En el interior de la casa hay muebles nuevos, cambiaron de lugar los
cuadros, las fotografías familiares tienen otros marcos, los muros están
pintados de un color diferente. Los floreros están repletos; las ventanas,
abiertas.
«Abuela, ¡Siempre estás de buenas! ¿Cómo le haces?», dice Ana sacando el pay helado de limón del refrigerador, el preferido de su papá.
«Solo quiero divertirme lo más que pueda en mi vida».
«Muchas amigas mías no sonríen. Viven como zombis, hablan sin hacer gestos. Parecen androides, no se inmutan con nada».
«Quien deja de sonreír, amarga su vida, la seca por dentro, le salen arrugas en el alma. Solo júntate con quien le brille la mirada y la bondad en sus
palabras. Eso se lo deberás de enseñar a tus hijos cuando los tengas, Ana».
«No voy a tenerlos, abuela. Hace tiempo tomé la decisión. ¿No ves
cómo está el planeta? Lo menos que puedo hacer es evitarle más problemas. Cada vez es menos habitable por donde le busques», contesta Ana
dando un sorbo a su vaso de agua. «¡No creo que esté preparada para ser
madre! Se me hace egoísta y hasta irresponsable hacer venir a una persona
a este mundo donde cuesta tanto sobrevivir».
«Siempre ha habido problemas y hemos sobrevivido. Las molestias son
temporales y después vienen muchos momentos de alegría. La familia es importante, Ana».
«Hay varias formas de familia. Ustedes son la mía, pero puede haber
otras maneras. Necesitaría vivir con una pareja super estable varios años
para pensar en tener hijos y eso, al menos por el momento, es difícil. Tal vez
más adelante, no lo sé… No estoy segura. Mi nuevo trabajo me absorbe
casi todo el tiempo».
«Con un poco de constancia y esfuerzo, todo se resuelve. Veme a mí.
Tu abuelo y yo nos separamos cinco años. No me gustaban algunas cosas
de él y al revés también, pero las logramos resolver. La vida no ha sido fácil,
pero aquí seguimos», le dice tomándola de las manos. «¿Quieres que te
diga algo?

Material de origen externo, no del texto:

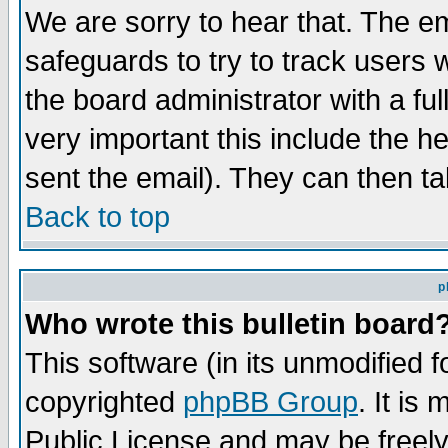
We are sorry to hear that. The em
safeguards to try to track users
the board administrator with a ful
very important this include the he
sent the email). They can then ta
Back to top
p
Who wrote this bulletin board
This software (in its unmodified 
copyrighted
phpBB Group
. It i
Public License and may be freely 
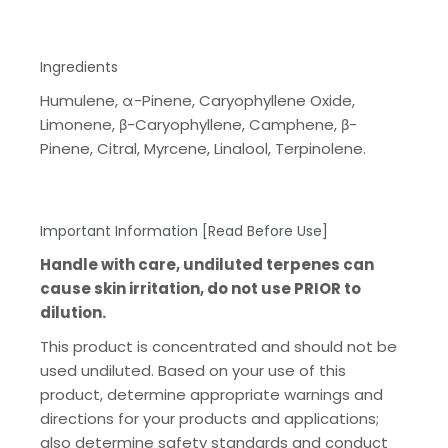
Ingredients
Humulene, α-Pinene, Caryophyllene Oxide,
Limonene, β-Caryophyllene, Camphene, β-
Pinene, Citral, Myrcene, Linalool, Terpinolene.
Important Information [Read Before Use]
Handle with care, undiluted terpenes can
cause skin irritation, do not use PRIOR to
dilution.
This product is concentrated and should not be
used undiluted. Based on your use of this
product, determine appropriate warnings and
directions for your products and applications;
also determine safety standards and conduct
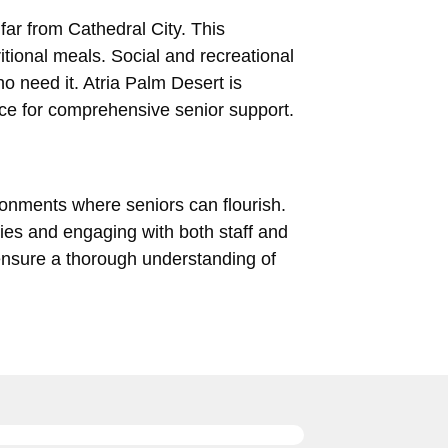
far from Cathedral City. This
tional meals. Social and recreational
o need it. Atria Palm Desert is
ice for comprehensive senior support.
ironments where seniors can flourish.
ies and engaging with both staff and
, ensure a thorough understanding of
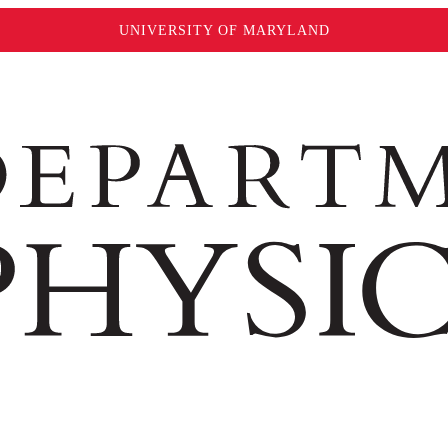
UNIVERSITY OF MARYLAND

Mi mayor satisfacción es haber tenido una pareja de vida, un hijo
y una nieta».
«Pues sí, abuela. Lo dices porque has vivido muchos años. ¿Y si yo muriera pronto? No, no le quiero causar a nadie la tristeza que sentí el día que
murió mi mamá… Por cierto, te recuerdo que cuando yo muera quiero
que mis cenizas ayuden como abono de la jacaranda y el framboyán que
hoy sembraron en la mañana», responde Ana bajando la vista y tomando
el platón de postres.
«¡Ay, Ana! ¿Qué cosas dices? ¿No escuchaste lo que te dijo el abuelo?
Tú vas a ser la que más va a vivir de la familia. ¡Tienes toda una vida por
delante!».
En la terraza, Ana mira al cielo, pasa saliva en su garganta y su voz se entrecorta. Le cuesta mucho hablar después de la muerte de su madre. Lleva
un año así. No ha ventilado, ni siquiera con su padre, ese sentimiento seco,
cruel. La percepción de la ausencia materna la encierra en una fría isla de
dolor. A veces, niega que su madre haya muerto. Grita, golpea a su almohada, llora hasta que se duerme exhausta. Se tranquiliza un tiempo y después,
por el detalle más mínimo, le brota como manantial, el cruel torbellino de
la tristeza.
De pronto, del dispositivo inteligente que tienes debajo de la piel del
antebrazo, Pedro, surge la imagen 3D de un holograma que no puedes rechazar. Es Leo Soto, fiscal de la Agencia del Buen Comportamiento en el
Territorio Gugul. Un involuntario escalofrío recorre tu pecho. Te paras de
la mesa y buscas un lugar donde refugiarte y hablar sin ser escuchado.